TASK STATEMENT — What you give back should match the records word for word.

———

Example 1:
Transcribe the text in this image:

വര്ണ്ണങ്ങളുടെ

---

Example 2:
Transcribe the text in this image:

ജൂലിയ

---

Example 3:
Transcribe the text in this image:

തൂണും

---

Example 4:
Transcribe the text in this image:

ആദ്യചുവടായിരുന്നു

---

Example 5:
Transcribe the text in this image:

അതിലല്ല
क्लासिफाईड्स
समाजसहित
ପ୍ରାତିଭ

———

ANSWER SPACE —
Example 1:
Transcribe the text in this image:

വര്ണ്ണങ്ങളുടെ

---

Example 2:
Transcribe the text in this image:

ജൂലിയ

---

Example 3:
Transcribe the text in this image:

തൂണും

---

Example 4:
Transcribe the text in this image:

ആദ്യചുവടായിരുന്നു

---

Example 5:
Transcribe the text in this image:

അതിലല്ല
क्लासिफाईड्स
समाजसहित
ପ୍ରାତିଭ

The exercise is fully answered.